The risk is the opposite scenario. If the market agrees with your assessment and other punters also back the dog, the price shortens towards 3/1 — confirming your view but making no difference to your already-placed bet. That’s fine. The dangerous scenario is when the market disagrees: the dog drifts from 5/1 to 7/1 or 8/1. Maybe there’s information you missed — a poor trial, a kennel change, a fitness concern. Or maybe the market is just moving for no fundamental reason, driven by casual money on other runners. In either case, you’re left holding a 5/1 price on a dog that the wider market now considers a 7/1 or 8/1 shot.
Without Best Odds Guaranteed, this drift is a locked-in loss of value. Your bet settles at 5/1 even though SP is 8/1. With BOG, the bookmaker upgrades you to the better price automatically, eliminating the drift risk entirely. This is why the early-price decision cannot be separated from the BOG question — the two are intertwined, and the rational approach depends on whether BOG is available.
A useful rule of thumb: if you have a strong, researched opinion on a dog and BOG is in play, take the early price. If BOG is not available, the decision requires more caution — take early only when you’re confident the price represents genuine value and are comfortable holding it even if the SP moves against you.
Best Odds Guaranteed as a Safety Net
BOG eliminates the early-price gamble. With Best Odds Guaranteed active, the question of whether to take an early price or wait for SP becomes essentially one-directional. You can take the early price knowing that if SP turns out higher, you’ll be paid at the higher price. If SP is lower, you keep the early price. The downside is removed.
This changes the optimal strategy completely. Without BOG, there’s a genuine dilemma: take the current price (which might be better or worse than SP) or gamble on SP (which is unknowable). With BOG, the dilemma vanishes. The correct play is almost always to take the early price, because you can only benefit from the SP comparison, never lose from it.

[Exercise tasks]
1. According to the text on Best Odds Guaranteed, what happens when you've taken an early price with BOG active and SP turns out higher?
2. Edit the entries from the start through the line containing "scientific name: Serjania incana", changing "phylum" to "division" and keeping everything else the same. Leave out the pictures.

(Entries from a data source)
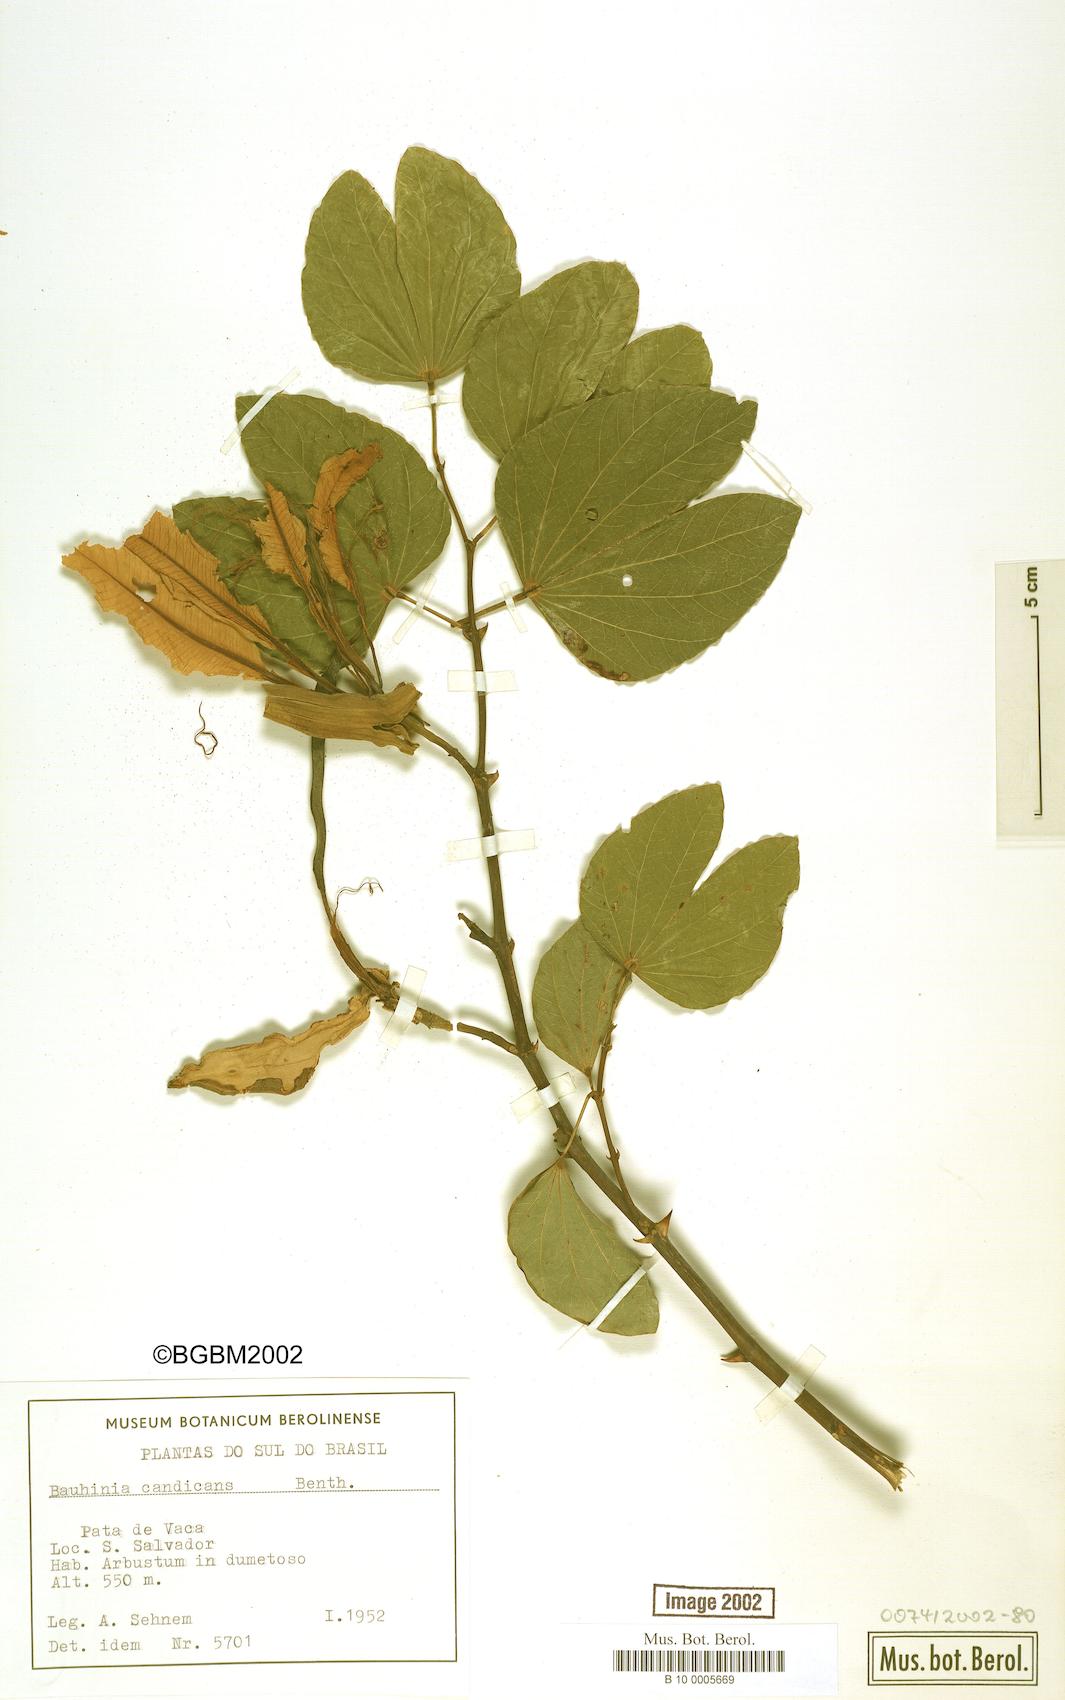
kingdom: Plantae
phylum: Tracheophyta
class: Magnoliopsida
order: Fabales
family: Fabaceae
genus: Bauhinia
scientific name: Bauhinia forficata
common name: Orchid tree
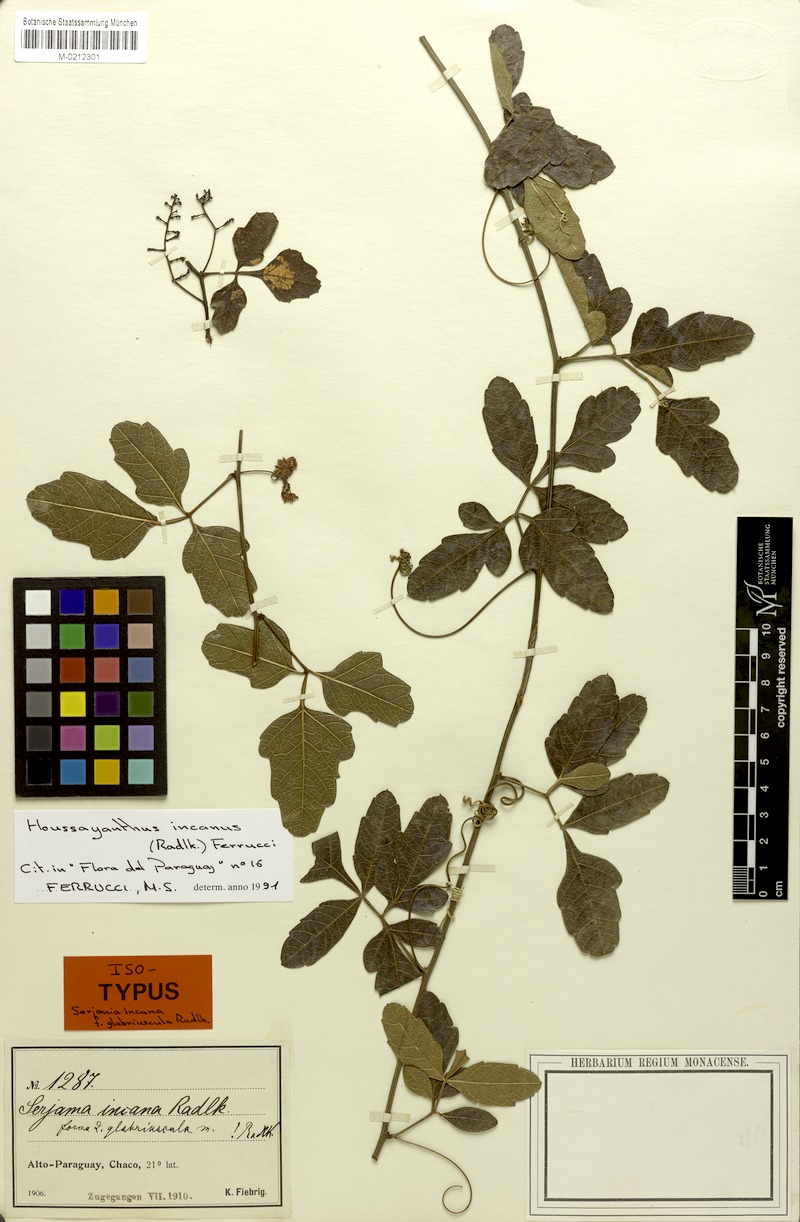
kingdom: Plantae
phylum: Tracheophyta
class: Magnoliopsida
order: Sapindales
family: Sapindaceae
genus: Serjania
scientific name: Serjania incana
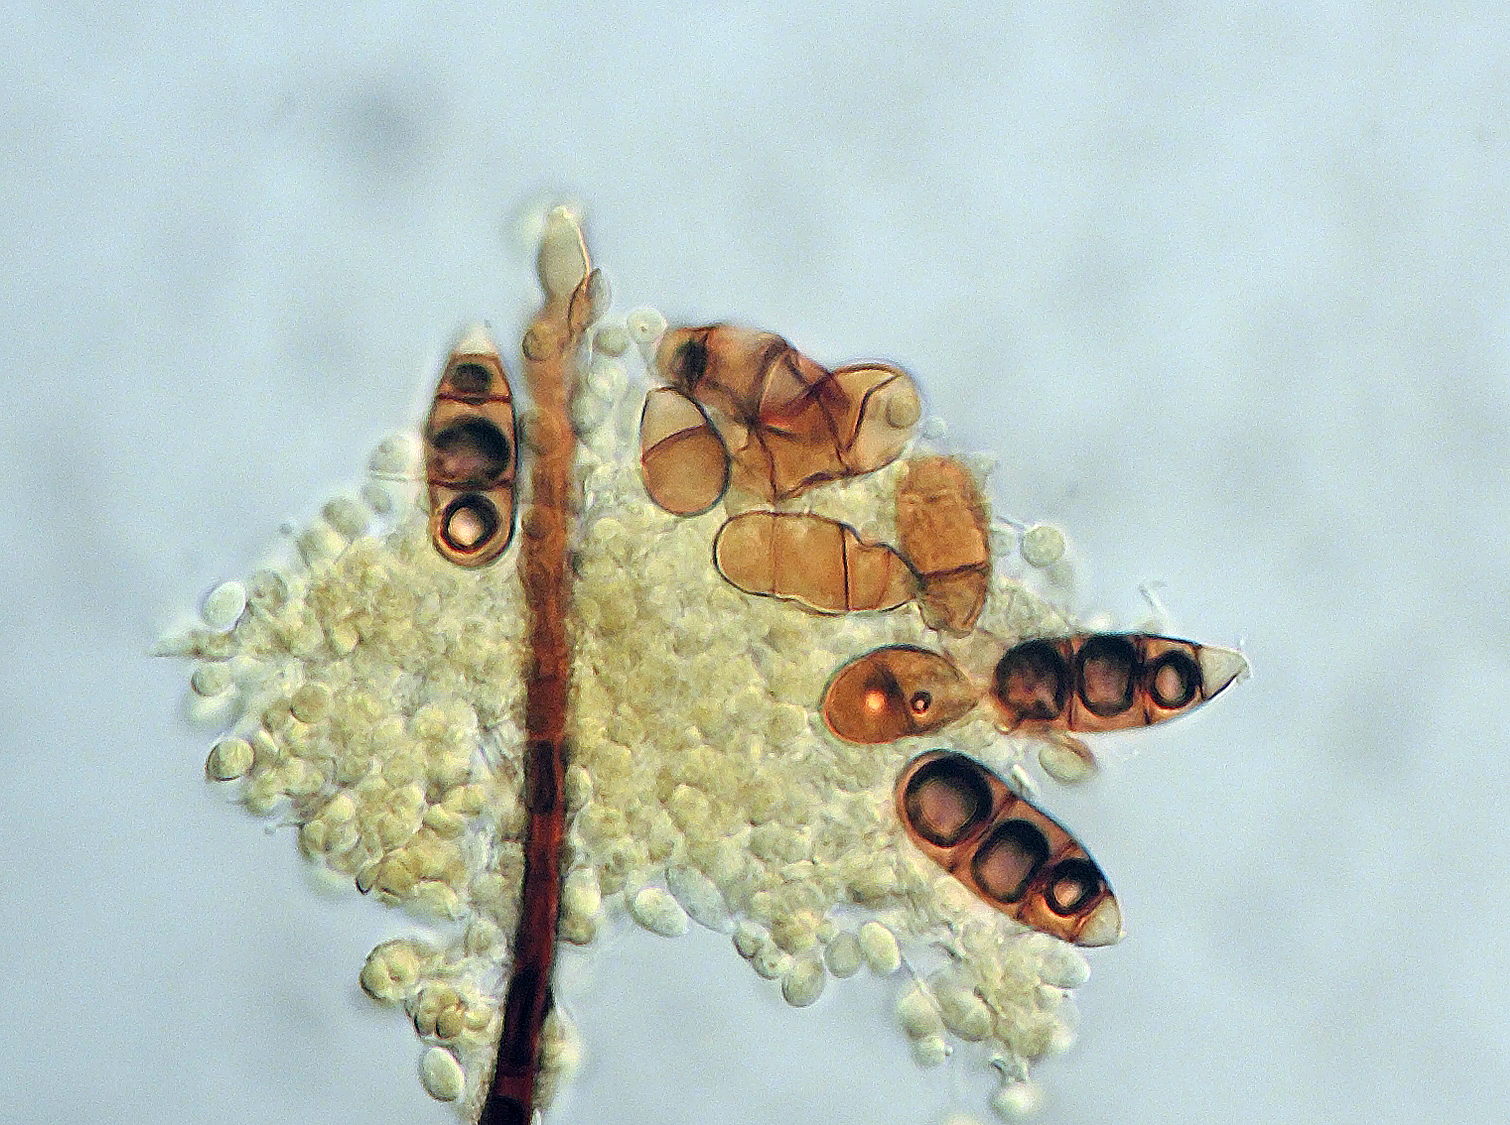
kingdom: Fungi
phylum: Ascomycota
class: Sordariomycetes
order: Trichosphaeriales
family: Trichosphaeriaceae
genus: Brachysporium
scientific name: Brachysporium nigrum
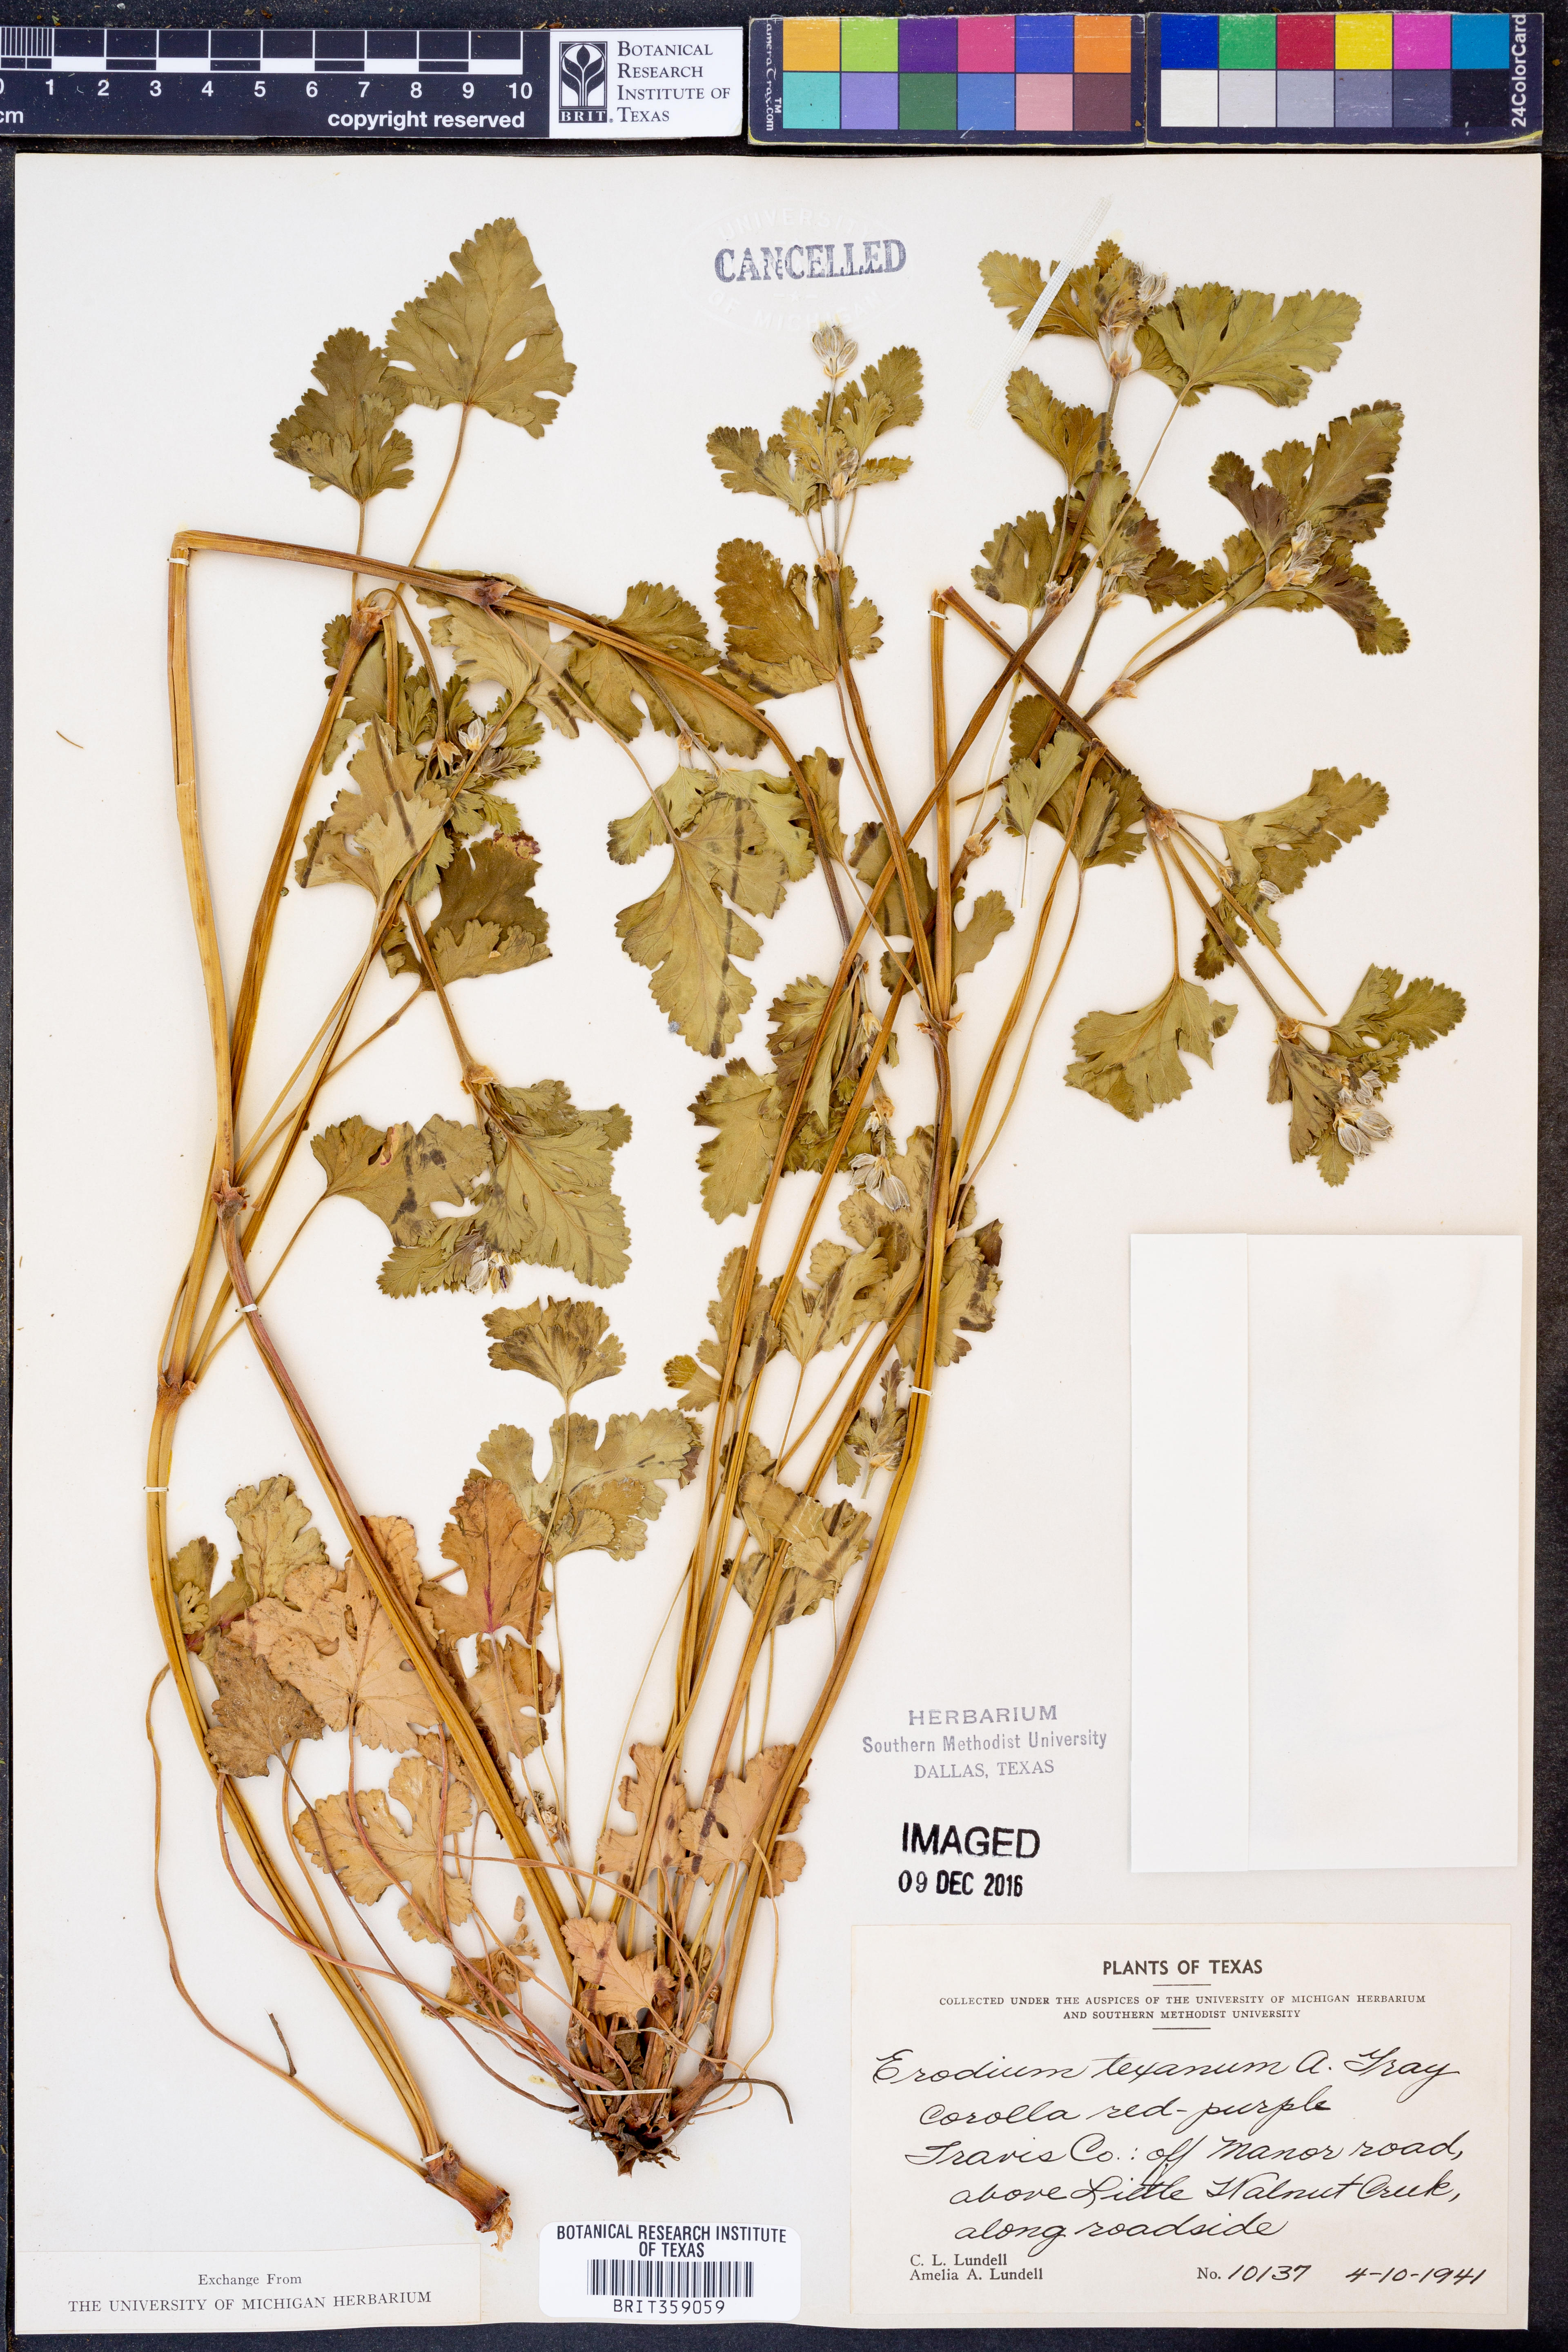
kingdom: Plantae
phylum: Tracheophyta
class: Magnoliopsida
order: Geraniales
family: Geraniaceae
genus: Erodium
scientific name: Erodium texanum
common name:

[List of solutions]
1. You're paid at the higher price.

2.
kingdom: Plantae
division: Tracheophyta
class: Magnoliopsida
order: Fabales
family: Fabaceae
genus: Bauhinia
scientific name: Bauhinia forficata
common name: Orchid tree
kingdom: Plantae
division: Tracheophyta
class: Magnoliopsida
order: Sapindales
family: Sapindaceae
genus: Serjania
scientific name: Serjania incana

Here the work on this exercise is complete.